Friday, December 7, 2018

What Transparent Trade Looks Like

Dec. 7, 2018
The new wave of roasters want more cost transparency to complement their relationships to the farmers who grow their coffee. That's what we offer at Artisan Coffee Imports in a way that other importers cannot. At Artisan we focus on deep relationships and understanding of the countries and contexts where we work. Currently Rwanda, but soon to include others. We offer a closer connection, a deeper relationship through cost transparency, to the coffees we source. As we expand, we plan to replicate the model we've developed in Rwanda:
  • Receipts tracking how the money got to the farmers. Artisan sent $7,290 in mid-November to pay the $.30/KG green second payment to Ejo Heza farmers. Kopakama sends to Artisan the receipts showing conversion of the $7,290 to RWF at a Forex office and the bank receipt confirming the funds are deposited in Ejo Heza's local (Mushubati) SACCO account.
  • Signatures of the farmers themselves on lists with their names. Kopkama also sends the lists, broken out by sub-groups, of the women who received their share of the $7,290 mentioned above, in their hands, on November 30, 2018, during their general assembly. Click here to see the previous blog with photos and video!
Pay day!

Farmer Compensation Revisited:
This works for the second-payment. The other, more important piece of a farmer's compensation is the first payment -- the payment received for cherry as it's delivered. For example in Rwanda, this base cherry price can range from 150 - 400 Rwf/Kg cherry. A second payment typically ranges from 10 - 35 RWF/Kg cherry. In percentages:
  • base cherry price = 90 - 100% of farmer's compensation for coffee (many farmers receive no 2nd payment)
  • second payment = 5 - 10% of farmer's compensation for coffee
Obviously, the most important piece of a farmer's compensation in Rwanda (and many E. African countries) is the base cherry price. How that cherry price is set is a critical question. Is it based on pure competition for cherry in the market? No, it's usually a mix of government regulations and competitive forces. In cultures with low tolerance and understanding of competition and market economics, the former, (government regulations), tends to be the more dominant determinant of the farmer's cherry price (see paper referenced below). Unfortunately, two major hurdles are frequently encountered in origin countries:
  1. Lack of market data
  2. Overly heavy influence of a few, oligarchic players
These two factors can both, independently, weaken the government's ability to design and implement effective regulations, even when the government's intentions towards the farming community are positive. A recent paper in the Journal of Rural Studies delves deep into this topic in Rwanda. 
Bette, one of Ejo Heza's leaders, meets Ritual's buyer, Aaron.
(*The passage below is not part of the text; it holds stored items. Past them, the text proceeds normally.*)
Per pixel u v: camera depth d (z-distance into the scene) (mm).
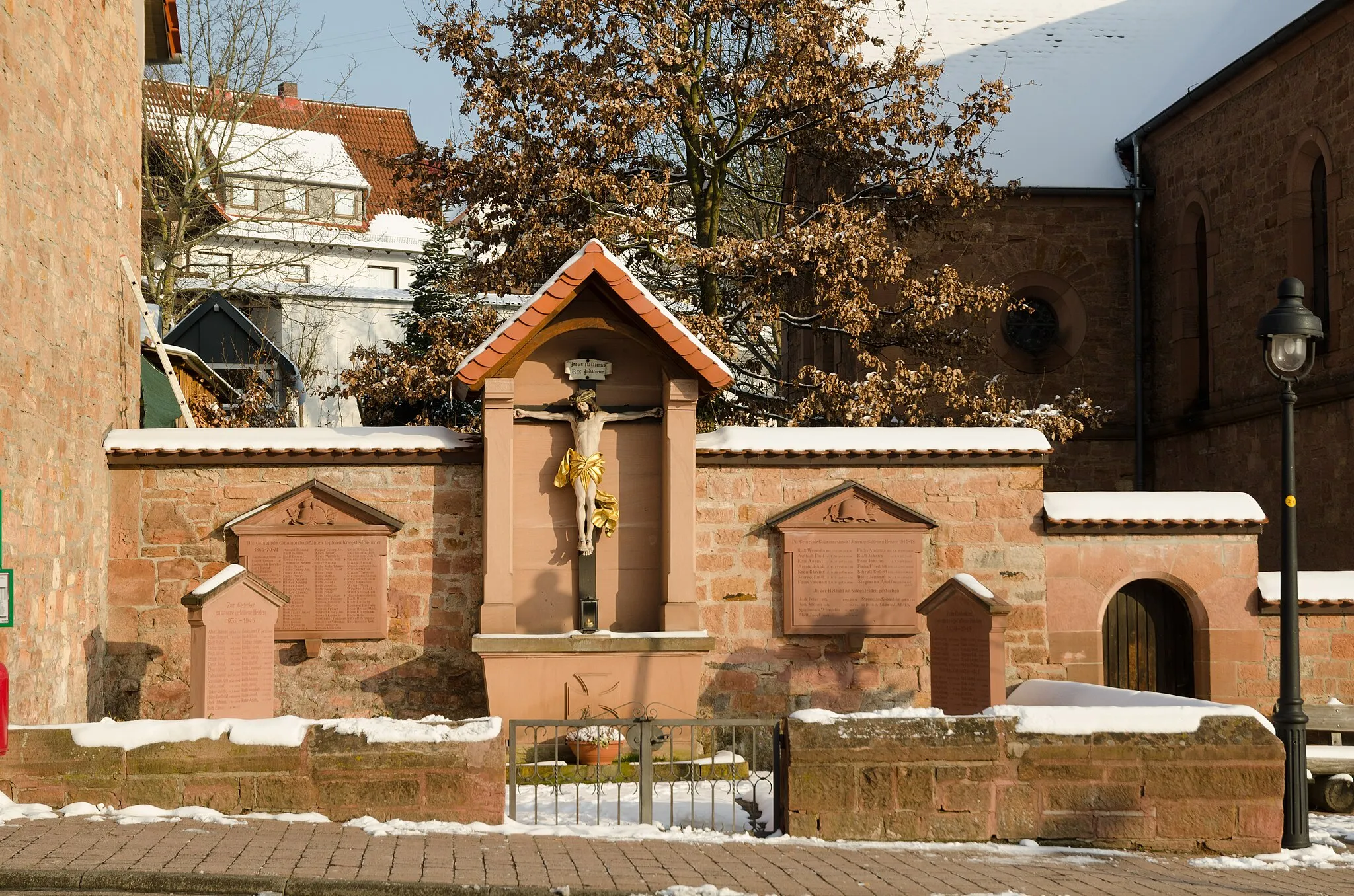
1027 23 29969
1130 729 9898
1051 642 16359
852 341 23125
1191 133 25703
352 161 47531
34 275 13195
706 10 23094
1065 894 7883
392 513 15820
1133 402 26734
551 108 22766
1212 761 9906
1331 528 21562
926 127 23875
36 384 13211
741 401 24344
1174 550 16531
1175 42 29641
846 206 24156
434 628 15758
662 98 22203
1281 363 11414
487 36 23469
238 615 13680
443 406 29109
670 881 7758
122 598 15562
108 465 15602
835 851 9219
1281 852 9969
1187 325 25953
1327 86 21891
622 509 15859
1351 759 13172
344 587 15664
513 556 15570
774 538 16188
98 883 6992
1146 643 16844
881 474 16359
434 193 23672
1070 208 26719
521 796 12086
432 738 9641
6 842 7785
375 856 8070
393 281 47562
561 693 15133
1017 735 9828
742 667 16062
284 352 38781
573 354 15789
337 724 9641
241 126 42906
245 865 7488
The New Wave Roasters: Junior's Roasted Coffee (JRC), Portland, OR, is an example of the trend we anticipate will continue. Daily Coffee News recently wrote about Mike Nelson's multi-year effort to bring deeper understanding of cost transparency to his coffee supply chain.

The picture that became clear to Nelson was that in order for JRC to purchase a grower's coffee at a price that allowed the farm to break even, a significant premium would have to be added to the going market price. "Given the longstanding relationship between the roaster and the producer, and that the coffee consistently cups up to Junior’s stringent standards, JRC was happy to pay more for the benefit of all involved, today and into the future."
“We were able to come up with a premium,” said Nelson. Nelson's importer was paying $3.25/lb. green to the farmer, and Nelson added an additional $.75 per pound green, to ensure break even on his coffee purchase." Thus, the producer in this case is receiving $4 per pound on this coffee. With the premium, the price JRC paid to the importer was $5.62 a pound. "Adding shipping, roast loss, labor, packaging, and everything else, this worked out to be an $8.10 per pound coffee [for Junior’s].” 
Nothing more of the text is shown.